The traditionally taupe, beige and camel-coloured world of Salvatore Ferragamo is ideal for this fashion moment in time. Outside the show venues of Milan, women in masculine tailoring of precisely that palette are delighting street style photographers trying to immortalise the way we dress in 2020. The look’s connotations are well defined: sophisticated, intelligent and slightly subversive. Inside one of those venues, Paul Andrew got that memo, too. Following last month’s Salvatore Ferragamo men’s show, which bore evidence of the impact Daniel Lee’s reinvention of Bottega Veneta has had on fashion, Andrew continued to amplify the fashion-forward volume of his leather house in a show that felt targeted at that current definition of cool.

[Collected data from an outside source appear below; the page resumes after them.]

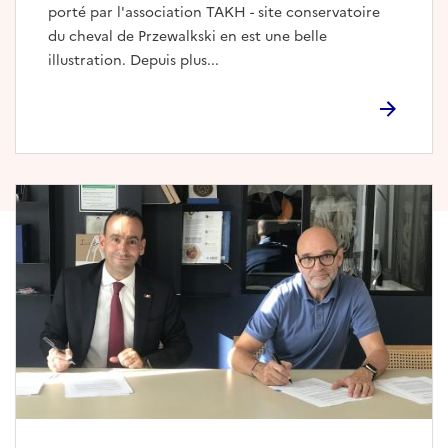
porté par l'association TAKH - site conservatoire
du cheval de Przewalkski en est une belle
illustration. Depuis plus...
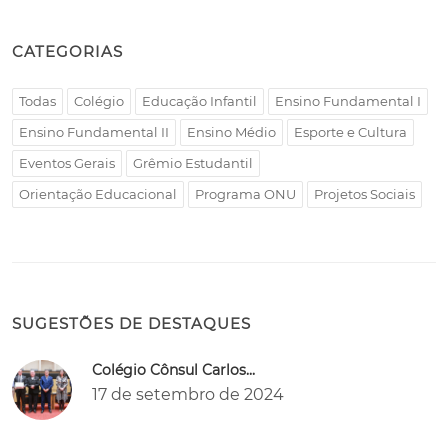
CATEGORIAS
Todas
Colégio
Educação Infantil
Ensino Fundamental I
Ensino Fundamental II
Ensino Médio
Esporte e Cultura
Eventos Gerais
Grêmio Estudantil
Orientação Educacional
Programa ONU
Projetos Sociais
SUGESTÕES DE DESTAQUES
Colégio Cônsul Carlos...
17 de setembro de 2024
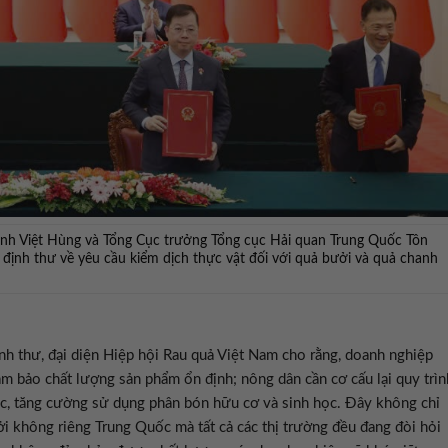
ịnh Việt Hùng và Tổng Cục trưởng Tổng cục Hải quan Trung Quốc Tôn
ị định thư về yêu cầu kiểm dịch thực vật đối với quả bưởi và quả chanh
nh thư, đại diện Hiệp hội Rau quả Việt Nam cho rằng, doanh nghiệp
ảm bảo chất lượng sản phẩm ổn định; nông dân cần cơ cấu lại quy trìn
c, tăng cường sử dụng phân bón hữu cơ và sinh học. Đây không chỉ
ởi không riêng Trung Quốc mà tất cả các thị trường đều đang đòi hỏi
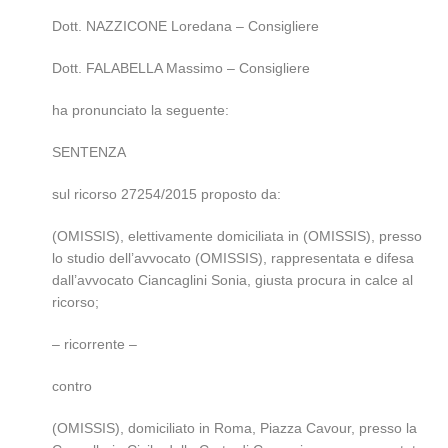
Dott. NAZZICONE Loredana – Consigliere
Dott. FALABELLA Massimo – Consigliere
ha pronunciato la seguente:
SENTENZA
sul ricorso 27254/2015 proposto da:
(OMISSIS), elettivamente domiciliata in (OMISSIS), presso
lo studio dell’avvocato (OMISSIS), rappresentata e difesa
dall’avvocato Ciancaglini Sonia, giusta procura in calce al
ricorso;
– ricorrente –
contro
(OMISSIS), domiciliato in Roma, Piazza Cavour, presso la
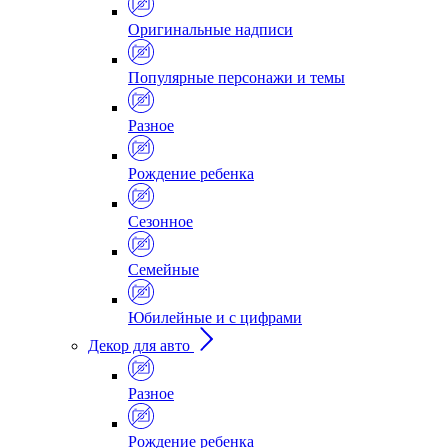
Оригинальные надписи
Популярные персонажи и темы
Разное
Рождение ребенка
Сезонное
Семейные
Юбилейные и с цифрами
Декор для авто
Разное
Рождение ребенка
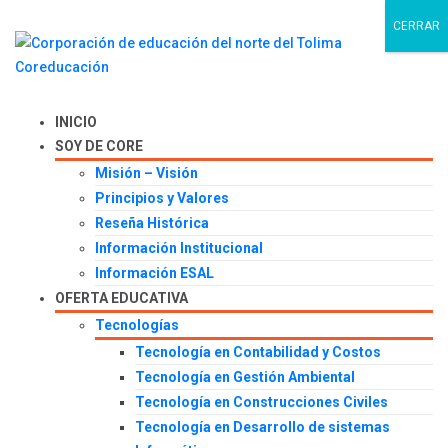
CERRAR
INICIO
SOY DE CORE
Misión – Visión
Principios y Valores
Reseña Histórica
Información Institucional
Información ESAL
OFERTA EDUCATIVA
Tecnologías
Tecnología en Contabilidad y Costos
Tecnología en Gestión Ambiental
Tecnología en Construcciones Civiles
Tecnología en Desarrollo de sistemas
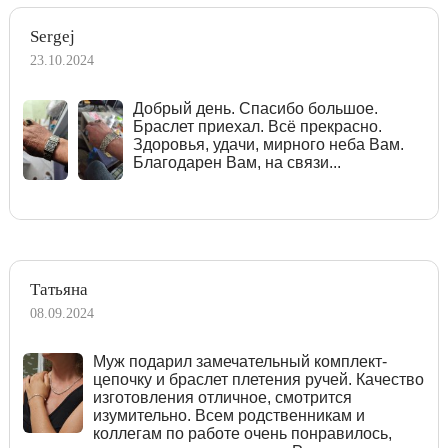
Sergej
23.10.2024
Добрый день. Спасибо большое.
Браслет приехал. Всё прекрасно.
Здоровья, удачи, мирного неба Вам.
Благодарен Вам, на связи...
Татьяна
08.09.2024
Муж подарил замечательный комплект-
цепочку и браслет плетения ручей. Качество
изготовления отличное, смотрится
изумительно. Всем родственникам и
коллегам по работе очень понравилось,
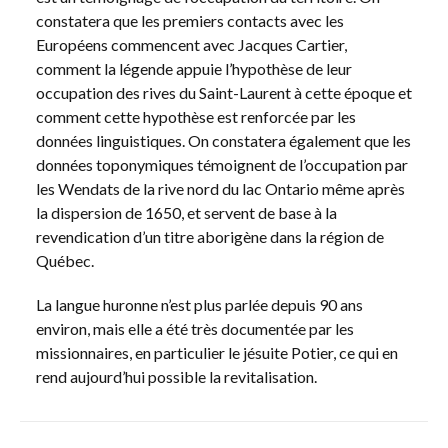
constatera que les premiers contacts avec les
Européens commencent avec Jacques Cartier,
comment la légende appuie l’hypothèse de leur
occupation des rives du Saint-Laurent à cette époque et
comment cette hypothèse est renforcée par les
données linguistiques. On constatera également que les
données toponymiques témoignent de l’occupation par
les Wendats de la rive nord du lac Ontario même après
la dispersion de 1650, et servent de base à la
revendication d’un titre aborigène dans la région de
Québec.
La langue huronne n’est plus parlée depuis 90 ans
environ, mais elle a été très documentée par les
missionnaires, en particulier le jésuite Potier, ce qui en
rend aujourd’hui possible la revitalisation.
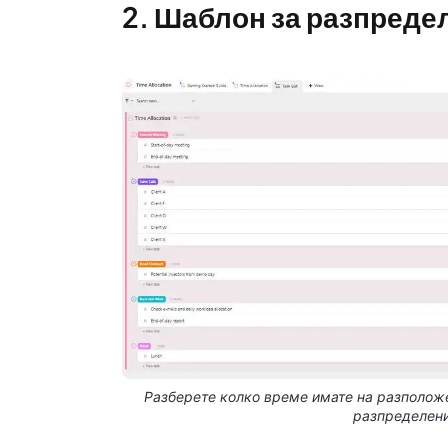
2. Шаблон за разпредел
Разберете колко време имате на разположе
разпределени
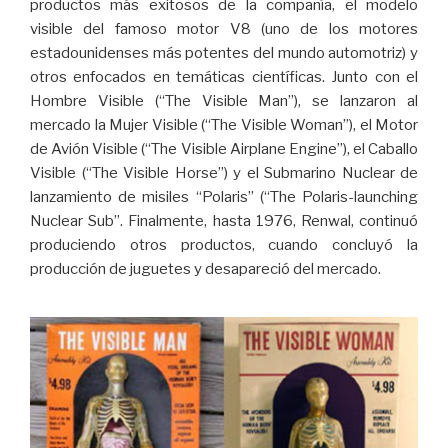
productos más exitosos de la compañía, el modelo
visible del famoso motor V8 (uno de los motores
estadounidenses más potentes del mundo automotriz) y
otros enfocados en temáticas científicas. Junto con el
Hombre Visible (“The Visible Man”), se lanzaron al
mercado la Mujer Visible (“The Visible Woman”), el Motor
de Avión Visible (“The Visible Airplane Engine”), el Caballo
Visible (“The Visible Horse”) y el Submarino Nuclear de
lanzamiento de misiles “Polaris” (“The Polaris-launching
Nuclear Sub”. Finalmente, hasta 1976, Renwal, continuó
produciendo otros productos, cuando concluyó la
producción de juguetes y desapareció del mercado.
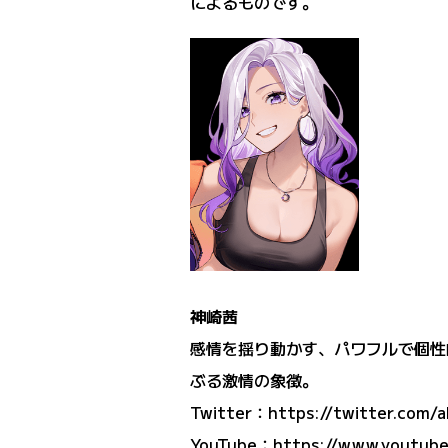
によるものです。
神崎茜
感情を揺り動かす、パワフルで個性的
ぶる激情の象徴。
Twitter：
https://twitter.com/
YouTube：
https://www.youtub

“It probably sounds a bit mental but I’ve been discovering Carl Jung and was reading about how he’d established, in the early 1900s, these seven female archetypes: the queen, the mother, the lover, the sage, the maiden, the huntress and the mystic,” the designer said in a preview. “I was thinking how completely outmoded that is today. A woman, on any given day, is all of those things combined.” Pinned to his mood board were pictures of the women shaping his life: among them, Marlene Dietrich, Beyoncé, Oprah Winfrey, and Nancy Pelosi ripping up Donald Trump’s State of the Union speech last month. “She’s really stepped it up,” Andrew noted.

His idols inspired a character-driven collection where silhouettes from the gentleman’s wardrobe echoed January’s men’s show: a boxy brown suit, an all-leather motorcycle outfit, and a broad-shouldered black leather coat. They played tag with more sensual, ladylike manifestations, from chain fringing in skirts (also used to pinstripe trousers) to knitted body-con dresses and elements from lingerie. Hard to ignore were boned fabric cinchers styled tonally over tailoring, which looked as if the worlds of burlesque and accounting had spliced in a single accessory.

“Women feel comfortable wearing masculine tailored clothes, but they also want to throw on a feminine dress in the same day,” Andrew said. “I feel like our woman is wanting both of these things.” He further exercised that philosophy in footwear that ranged from biker boots to cocktail sandals, constantly increasing the fashionability of the otherwise so timelessly luxurious Salvatore Ferragamo. “I guess I’ve been feeling a little braver with that. For the first couple of seasons it was a little more classic and subdued,” he reflected, noting that business has been good.